What the exercise asks: Every record below is to be restated word for word, and no picture is to be copied.

Material shown:
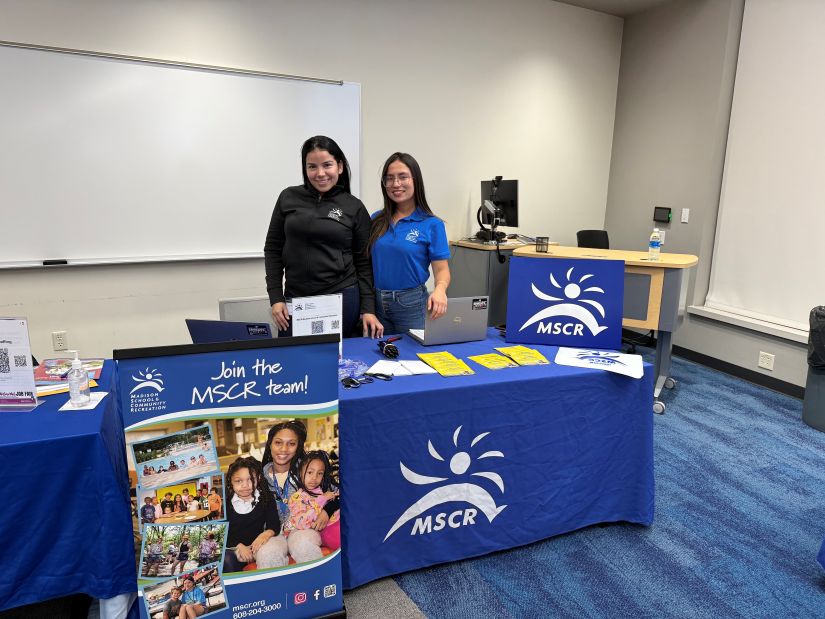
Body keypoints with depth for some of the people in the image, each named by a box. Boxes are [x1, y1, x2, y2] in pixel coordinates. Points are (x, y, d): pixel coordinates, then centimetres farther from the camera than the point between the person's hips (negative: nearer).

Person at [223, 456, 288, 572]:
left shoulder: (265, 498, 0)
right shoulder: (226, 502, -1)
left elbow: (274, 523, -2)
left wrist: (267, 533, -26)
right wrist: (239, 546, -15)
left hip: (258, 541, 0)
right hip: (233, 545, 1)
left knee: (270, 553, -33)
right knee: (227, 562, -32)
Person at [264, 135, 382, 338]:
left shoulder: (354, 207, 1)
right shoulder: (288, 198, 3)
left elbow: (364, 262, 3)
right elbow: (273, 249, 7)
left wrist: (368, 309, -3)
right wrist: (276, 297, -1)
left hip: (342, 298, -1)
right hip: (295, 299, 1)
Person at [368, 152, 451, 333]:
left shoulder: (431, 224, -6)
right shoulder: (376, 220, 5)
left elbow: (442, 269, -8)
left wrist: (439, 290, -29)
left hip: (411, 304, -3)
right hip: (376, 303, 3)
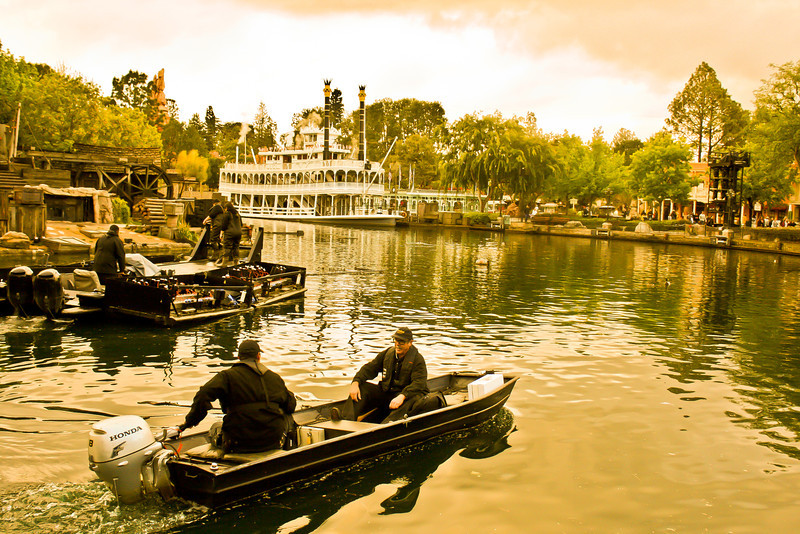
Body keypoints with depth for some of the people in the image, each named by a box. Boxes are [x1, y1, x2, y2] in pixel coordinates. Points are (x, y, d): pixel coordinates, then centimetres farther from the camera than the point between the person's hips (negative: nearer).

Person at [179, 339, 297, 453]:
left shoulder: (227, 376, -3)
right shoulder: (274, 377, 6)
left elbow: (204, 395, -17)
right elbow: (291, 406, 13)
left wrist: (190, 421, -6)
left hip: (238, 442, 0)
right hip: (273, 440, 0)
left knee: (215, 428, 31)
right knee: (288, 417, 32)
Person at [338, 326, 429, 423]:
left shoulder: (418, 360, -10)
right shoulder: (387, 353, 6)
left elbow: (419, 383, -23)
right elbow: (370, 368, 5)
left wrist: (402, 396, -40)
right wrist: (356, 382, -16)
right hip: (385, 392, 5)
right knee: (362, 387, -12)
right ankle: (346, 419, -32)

Task solution:
Body keypoints with depth for some of the people in the image, each named by a box. Boxes are [x1, y1, x2, y2] in pixel coordinates. Points are (x, y, d): pixel coordinates, then centimetres farther from the camera than the point between the person's hips (negative: nearer).

Person at [223, 456, 288, 572]:
left shoulder: (265, 498, 0)
right shoulder: (226, 502, -1)
left elbow: (274, 523, -2)
left wrist: (267, 533, -26)
right wrist: (239, 546, -15)
left hip: (258, 541, 0)
right hip: (233, 545, 1)
left knee: (270, 553, -33)
right knee: (227, 562, -32)
Person at [264, 135, 382, 338]:
left shoulder: (354, 207, 1)
right shoulder: (288, 198, 3)
left elbow: (364, 262, 3)
right elbow: (273, 249, 7)
left wrist: (368, 309, -3)
right wrist: (276, 297, -1)
left hip: (342, 298, -1)
right hip: (295, 299, 1)
Person at [368, 152, 451, 333]:
left shoulder: (431, 224, -6)
right shoulder: (376, 220, 5)
left elbow: (442, 269, -8)
left wrist: (439, 290, -29)
left hip: (411, 304, -3)
right hip: (376, 303, 3)
Body keypoints with depth for some of the people in the image, each named by a box. Boxes are [x1, y1, x2, y2] in pixel coordinates. Points are (x, y, d): pixel coordinates, then centimetres farther from the camera than the point between the person's hips (negative: nearer).

Person at [179, 339, 297, 453]:
left shoulder: (227, 376, -3)
right shoulder: (274, 377, 6)
left elbow: (204, 395, -17)
right elbow: (291, 406, 13)
left wrist: (190, 421, -6)
left hip: (238, 442, 0)
right hip: (273, 440, 0)
left knee: (215, 428, 31)
right knee: (288, 417, 32)
Person at [338, 326, 429, 423]:
left shoulder: (418, 360, -10)
right shoulder: (387, 353, 6)
left elbow: (419, 383, -23)
right elbow: (370, 368, 5)
left wrist: (402, 396, -40)
right wrist: (356, 382, -16)
right hip: (385, 392, 5)
right knee: (362, 387, -12)
right ankle: (346, 419, -32)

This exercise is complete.